When fread fails, it sets errno to indicate why it failed. What is the value of errno after the call to fread that returns zero?
Update:
Are you required to read the entire file in one fell swoop? What happens if you read in the file, say, 512MB at a time?
According to your comment above, you are using a 32-bit OS. In that case, you will be unable to handle 6 GB at a time (for one, size_t won't be able to hold that large of a number). You should, however, be able to read in and process the file in smaller chunks.
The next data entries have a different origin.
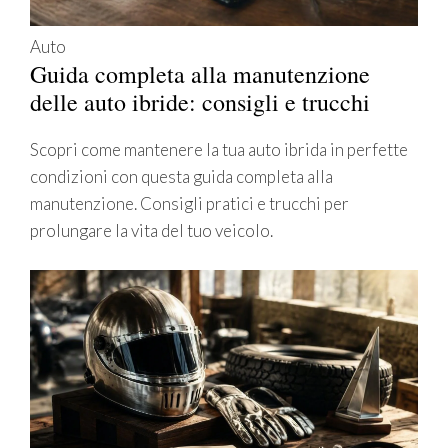
Auto
Guida completa alla manutenzione
delle auto ibride: consigli e trucchi
Scopri come mantenere la tua auto ibrida in perfette
condizioni con questa guida completa alla
manutenzione. Consigli pratici e trucchi per
prolungare la vita del tuo veicolo.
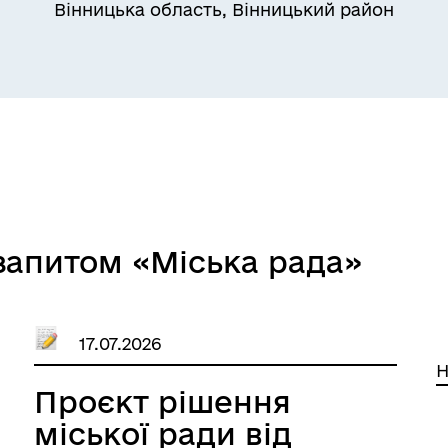
Вінницька область, Вінницький район
запитом «Міська рада»
17.07.2026
Н
Проєкт рішення
міської ради від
I would argue that reading a 6GB file into memory is probably not the best solution to your problem even on a 64-bit OS. What exactly are you trying to accomplish that is requiring you to buffer a 6GB file? There's probably a better way to approach the problem.
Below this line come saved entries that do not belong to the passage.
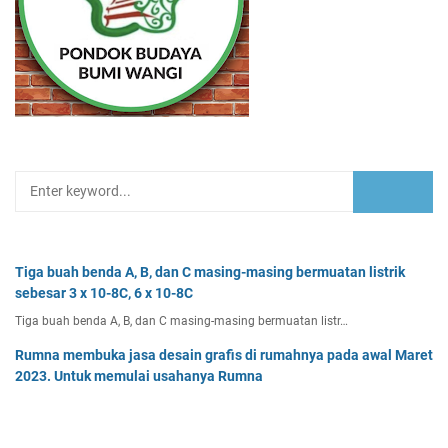
Tiga buah benda A, B, dan C masing-masing bermuatan listrik
sebesar 3 x 10-8C, 6 x 10-8C
Tiga buah benda A, B, dan C masing-masing bermuatan listr…
Rumna membuka jasa desain grafis di rumahnya pada awal Maret
2023. Untuk memulai usahanya Rumna
Analisislah perubahan transaksi-transaksi berikut, kemudian…
Pak Burhan memiliki uang sebesar Rp50.000.000,00 yang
After taking the advice of everyone, I broke the 6GB file up into 4K chunks, parsed the hex bytes and was able to get what the byte locations which will help me later when I pull out MBR from a VMFS partition that has been dd imaged. Here was the quick and dirty way of reading it per chunk:
#define DEFAULT_BLOCKSIZE 4096
...
while((bytes_read = fread(chunk, sizeof(unsigned char), sizeof(chunk), fptr)) > 0) {
chunkptr = chunk;
for(z = 0; z < bytes_read; z++) {
if (*chunkptr == pattern_buffer[current_search]) {
current_search++;
if (current_search > (counter - 1)) {
current_search = 0;
printf("Hex string %s was found at starting byte location: %lld\n",
hexstring, (long long int) (offsetctr-1));
matches++;
}
} else {
current_search = 0;
}
chunkptr++;
//printf("[%lld]: %02X\n", offsetctr, chunk[z] & 0xff);
offsetctr++;
}
master_counter += bytes_read;
}
...
and here were the results I got...
root#redbox:~/workspace/bytelocator/Debug# ./bytelocator -x BF1B0650 -i /data/images/sixgbimage.img
Total size of /data/images/sixgbimage.img file: 6448619520 bytes
Parsing the hex string now: BF1B0650
Hex string BF1B0650 was found at starting byte location: 18
Hex string BF1B0650 was found at starting byte location: 193885738
Hex string BF1B0650 was found at starting byte location: 194514442
Hex string BF1B0650 was found at starting byte location: 525033370
Hex string BF1B0650 was found at starting byte location: 1696715251
Hex string BF1B0650 was found at starting byte location: 1774337550
Hex string BF1B0650 was found at starting byte location: 2758859834
Hex string BF1B0650 was found at starting byte location: 3484416018
Hex string BF1B0650 was found at starting byte location: 3909721614
Hex string BF1B0650 was found at starting byte location: 3999533674
Hex string BF1B0650 was found at starting byte location: 4018701866
Hex string BF1B0650 was found at starting byte location: 4077977098
Hex string BF1B0650 was found at starting byte location: 4098838010
Quick stats:
================
Number of bytes that have been read: 6448619520
Number of signature matches found: 13
Total number of bytes in hex string: 4
Have you verified that malloc and fread are actually taking in the right type of parameters? You may want to compile with the -Wall option and check if your 64-bit values are actually being truncated. In this case, malloc won't report an error but would end up allocating far less than what you had asked for.